More tragically, health disinformation regularly incites real-world violence. In the Democratic Republic of Congo, viral rumors spread through social media in the Tshopo province claiming that a mysterious illness was causing male genitals to atrophy ³⁸. The panic was amplified by local religious leaders and online testimonials. In the ensuing hysteria, angry mobs violently attacked and murdered at least four health workers who were in the region conducting unrelated vaccine research ³⁸. Similar violent incidents occurred in Mozambique, where disinformation regarding a cholera outbreak resulted in the destruction of homes, the displacement of families, and the deaths of at least 91 people fleeing a supposedly infected region on an overcrowded ferry ³⁸³⁹.

When geopolitical conflicts intersect with health crises, the information ecosystem degrades further. Following the tragic blast at the Al-Ahli Hospital in Gaza, major international news outlets immediately published unverified claims that an Israeli airstrike had killed 471 people, a claim that was later retracted or heavily modified by organizations like the New York Times after evidence pointed to a misfired militant rocket ⁴⁰. The incident underscored how rapidly health and casualty data can be distorted in the fog of war, and how traditional media verification processes often fail under the pressure to publish breaking news ⁴⁰.

When we fail to critically evaluate health claims, we become unwitting nodes in a network that destroys public trust, diverts critical medical resources, and ultimately costs lives.

A Quick Diagnostic Checklist for Readers

You do not need a medical degree to defend yourself against misleading health headlines. By applying a few simple filters and refusing to take sensational claims at face value, you can rapidly diagnose the credibility of almost any health article you encounter online ⁶⁷¹⁵.

1. Check the Tone: Does the article use words like miracle, cure, toxic, breakthrough, or rely heavily on fear? If so, the author is trying to manipulate your emotions for clicks, not inform you of the science.

_Using the information:_
#1 Reproduce the passage of the health disinformation article from "When we fail" up to and including "ultimately costs lives.".
#2 Write what comes next in the health disinformation article, picking up after its last sentence.

_Entries shown:_

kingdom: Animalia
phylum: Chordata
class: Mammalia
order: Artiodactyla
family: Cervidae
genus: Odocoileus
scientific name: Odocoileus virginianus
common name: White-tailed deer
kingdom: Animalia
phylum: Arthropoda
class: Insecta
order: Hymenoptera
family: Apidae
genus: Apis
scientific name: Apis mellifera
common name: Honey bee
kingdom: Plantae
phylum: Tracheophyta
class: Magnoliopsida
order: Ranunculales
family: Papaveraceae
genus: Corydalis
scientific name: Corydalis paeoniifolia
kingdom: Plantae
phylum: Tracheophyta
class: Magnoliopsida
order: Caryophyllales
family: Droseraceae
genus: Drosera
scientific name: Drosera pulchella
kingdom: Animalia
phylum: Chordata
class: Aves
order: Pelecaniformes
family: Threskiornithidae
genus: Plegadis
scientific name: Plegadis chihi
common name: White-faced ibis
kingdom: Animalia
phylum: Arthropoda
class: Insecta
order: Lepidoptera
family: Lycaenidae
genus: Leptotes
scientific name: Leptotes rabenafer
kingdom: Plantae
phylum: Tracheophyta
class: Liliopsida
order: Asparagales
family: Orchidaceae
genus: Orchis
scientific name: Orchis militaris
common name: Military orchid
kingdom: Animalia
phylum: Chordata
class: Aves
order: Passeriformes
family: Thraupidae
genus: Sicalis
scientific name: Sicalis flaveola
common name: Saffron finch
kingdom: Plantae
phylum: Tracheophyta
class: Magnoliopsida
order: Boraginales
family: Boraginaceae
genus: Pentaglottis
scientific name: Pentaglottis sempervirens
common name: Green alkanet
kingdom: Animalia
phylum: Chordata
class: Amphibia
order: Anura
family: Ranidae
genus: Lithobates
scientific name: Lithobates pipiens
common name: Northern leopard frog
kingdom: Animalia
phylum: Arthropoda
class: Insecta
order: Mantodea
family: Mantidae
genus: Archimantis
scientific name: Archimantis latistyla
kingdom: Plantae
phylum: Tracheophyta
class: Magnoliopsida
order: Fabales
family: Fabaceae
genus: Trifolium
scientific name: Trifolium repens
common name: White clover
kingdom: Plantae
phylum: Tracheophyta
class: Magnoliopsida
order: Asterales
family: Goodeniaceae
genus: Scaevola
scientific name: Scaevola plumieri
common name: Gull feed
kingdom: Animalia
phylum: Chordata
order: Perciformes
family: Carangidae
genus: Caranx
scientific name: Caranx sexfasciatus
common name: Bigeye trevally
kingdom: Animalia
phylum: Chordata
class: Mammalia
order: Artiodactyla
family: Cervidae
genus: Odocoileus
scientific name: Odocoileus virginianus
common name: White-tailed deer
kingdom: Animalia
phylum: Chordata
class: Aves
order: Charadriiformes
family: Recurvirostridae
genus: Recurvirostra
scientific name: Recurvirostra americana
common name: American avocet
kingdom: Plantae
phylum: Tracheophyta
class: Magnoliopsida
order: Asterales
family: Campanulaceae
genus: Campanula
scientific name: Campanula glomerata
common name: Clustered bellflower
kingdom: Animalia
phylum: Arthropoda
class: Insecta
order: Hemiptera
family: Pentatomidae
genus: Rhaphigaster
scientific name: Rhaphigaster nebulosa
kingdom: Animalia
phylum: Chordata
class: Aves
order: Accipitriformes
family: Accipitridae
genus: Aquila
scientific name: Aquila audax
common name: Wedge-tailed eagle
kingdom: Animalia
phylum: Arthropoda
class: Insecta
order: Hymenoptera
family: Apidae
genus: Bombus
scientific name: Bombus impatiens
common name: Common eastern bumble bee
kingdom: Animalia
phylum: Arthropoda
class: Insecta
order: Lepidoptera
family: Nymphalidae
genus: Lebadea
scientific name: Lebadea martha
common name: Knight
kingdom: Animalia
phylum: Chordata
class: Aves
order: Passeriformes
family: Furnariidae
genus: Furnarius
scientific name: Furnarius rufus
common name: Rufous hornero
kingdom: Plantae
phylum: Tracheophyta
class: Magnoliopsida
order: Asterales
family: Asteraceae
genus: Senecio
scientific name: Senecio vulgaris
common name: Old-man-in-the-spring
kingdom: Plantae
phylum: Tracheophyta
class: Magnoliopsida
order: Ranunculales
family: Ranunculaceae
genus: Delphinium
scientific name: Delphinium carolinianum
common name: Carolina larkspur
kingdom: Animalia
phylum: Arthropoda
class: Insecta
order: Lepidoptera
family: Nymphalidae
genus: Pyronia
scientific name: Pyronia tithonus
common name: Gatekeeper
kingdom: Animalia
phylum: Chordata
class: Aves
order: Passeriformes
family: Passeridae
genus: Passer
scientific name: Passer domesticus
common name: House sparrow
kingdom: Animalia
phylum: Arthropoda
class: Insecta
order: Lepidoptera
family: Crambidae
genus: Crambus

_Task answers:_
#1
When we fail to critically evaluate health claims, we become unwitting nodes in a network that destroys public trust, diverts critical medical resources, and ultimately costs lives.

#2
2. Check the Subjects: Was this study actually conducted in humans, or is it based on mice, rats, or petri dish cells? If it is the latter, the findings are decades away from being applicable to your life, and they have a 95% chance of failing entirely.
3. Check the Numbers: Does the headline scream about a "doubled" risk or a "50% decrease"? Search the article for the absolute risk. If the article does not provide the baseline numbers, the author either doesn't understand the science or is intentionally hiding the true, minuscule impact of the finding.
4. Check for Causation: Does the study prove that X causes Y (usually via a double-blind Randomized Controlled Trial), or does it merely observe that X is "linked to" Y in an observational cohort? Remember the golden rule of statistics: correlation does not equal causation.
5. Check the Source and Funding: Who paid for the study? Are there obvious conflicts of interest? Furthermore, is the article trying to sell you a supplement, an online course, or a detox kit at the bottom of the page? Reliable health information should not come with an affiliate marketing link ⁶.
6. Seek Consensus: A single study means very little in the grand scheme of science. Does this new headline align with the broad consensus of major medical organizations? If an article claims that the entire medical establishment is lying to you to protect their profits, that is a definitive red flag indicating you have stumbled into conspiracy theory, not health journalism ⁶.

Bottom line

The intersection of complex medical science, a sensationalist digital media landscape, and an epidemic of academic fraud has made navigating health news more difficult than ever. While exciting medical advancements do happen, the vast majority of breathless headlines - especially those relying on relative risk percentages, early-stage mouse models, and correlational data - are exaggerating the truth to capture your attention. By remaining highly skeptical of "miracle cures," actively looking for absolute risk data, and verifying the underlying study design, curious readers can protect themselves from the anxiety and real-world harm caused by the global health infodemic.